Overall music coming out of Dioko sounds detailed, well separated, wide, and clean. It feels like you could listen to it for days without fatigue but concurrently it offers excellent energy and dynamism.The treble range is no different than the rest of the frequency range.It is gentle with a good presence and it is detailed.Highs also extend really well without hitting that harsh borders. Furthermore, the treble carries good detail with great definition and this contributes to the perception of clarity. It’s admirable for an IEM to show some extended detail in the highs without being overtly bright. It’s crisp, detailed and airy.
The size of the headroom is slightly above moderate, not being so grand nor narrow. The separation is nicely done as expected yet doesn’t get too crazy in sensitivity to maintain Dioko’s wholeness. The instruments are appropriately divided and pronounced – it’s just that they don’t fly away or get aggressive in separating.

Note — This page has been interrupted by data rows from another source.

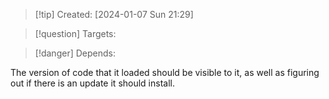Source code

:
>[!tip] Created: [2024-01-07 Sun 21:29]

>[!question] Targets: 

>[!danger] Depends: 

The version of code that it loaded should be visible to it, as well as figuring out if there is an update it should install.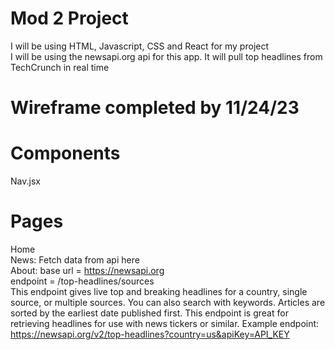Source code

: # Mod 2 Project
I will be using HTML, Javascript, CSS and React for my project
<br>
I will be using the newsapi.org api for this app. It will pull top headlines from TechCrunch in real time
<br>
# Wireframe completed by 11/24/23

# Components
Nav.jsx
<br>
# Pages
Home
<br>
News:
Fetch data from api here
<br>
About:
base url = https://newsapi.org
<br>
endpoint = /top-headlines/sources
<br>
This endpoint gives live top and breaking headlines for a country, single source, or multiple sources. You can also search with keywords. Articles are sorted by the earliest date published first. This endpoint is great for retrieving headlines for use with news tickers or similar.
Example endpoint: https://newsapi.org/v2/top-headlines?country=us&apiKey=API_KEY


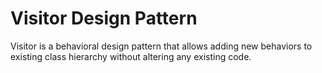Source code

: # Visitor Design Pattern

Visitor is a behavioral design pattern that allows adding new behaviors to existing class hierarchy without altering any existing code.
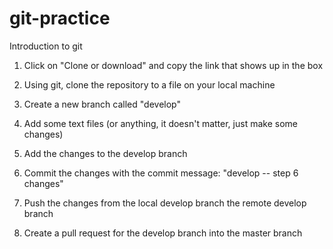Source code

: # git-practice
Introduction to git

1. Click on "Clone or download" and copy the link that shows up in the box

2. Using git, clone the repository to a file on your local machine

3. Create a new branch called "develop"

4. Add some text files (or anything, it doesn't matter, just make some changes)

5. Add the changes to the develop branch

6. Commit the changes with the commit message: "develop -- step 6 changes"

7. Push the changes from the local develop branch the remote develop branch

8. Create a pull request for the develop branch into the master branch

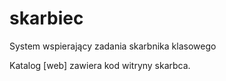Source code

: # skarbiec
System wspierający zadania skarbnika klasowego

Katalog [web] zawiera kod witryny skarbca.
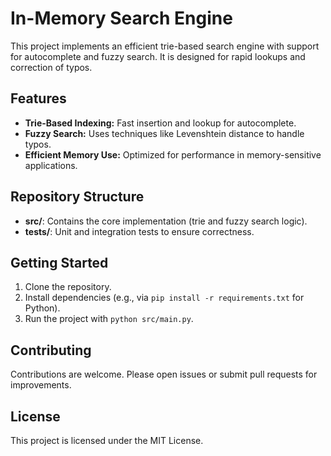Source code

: # In-Memory Search Engine

This project implements an efficient trie-based search engine with support for autocomplete and fuzzy search. It is designed for rapid lookups and correction of typos.

## Features
- **Trie-Based Indexing:** Fast insertion and lookup for autocomplete.
- **Fuzzy Search:** Uses techniques like Levenshtein distance to handle typos.
- **Efficient Memory Use:** Optimized for performance in memory-sensitive applications.

## Repository Structure
- **src/**: Contains the core implementation (trie and fuzzy search logic).
- **tests/**: Unit and integration tests to ensure correctness.

## Getting Started
1. Clone the repository.
2. Install dependencies (e.g., via `pip install -r requirements.txt` for Python).
3. Run the project with `python src/main.py`.

## Contributing
Contributions are welcome. Please open issues or submit pull requests for improvements.

## License
This project is licensed under the MIT License.
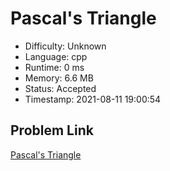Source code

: # Pascal's Triangle

- Difficulty: Unknown
- Language: cpp
- Runtime: 0 ms
- Memory: 6.6 MB
- Status: Accepted
- Timestamp: 2021-08-11 19:00:54

## Problem Link
[Pascal's Triangle](https://leetcode.com/problems/pascals-triangle)

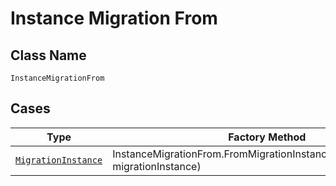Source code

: 
# Instance Migration From

## Class Name

`InstanceMigrationFrom`

## Cases

| Type | Factory Method |
|  --- | --- |
| [`MigrationInstance`](../../../doc/models/migration-instance.md) | InstanceMigrationFrom.FromMigrationInstance(MigrationInstance migrationInstance) |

Salnotes Dioko is a good-sounding and fair-price planar IEM, not much to criticize, well maybe the look of it. Glass doesn’t make something look premium. A full matte black metal shell would look much better, for my taste at least.
I enjoyed the Dioko for its great clarity and balanced sound. If you’re looking for something affordable in the planar IEM realm give it a try. If you ask me the little brother is a much better buy than paying twice as much for the Timeless.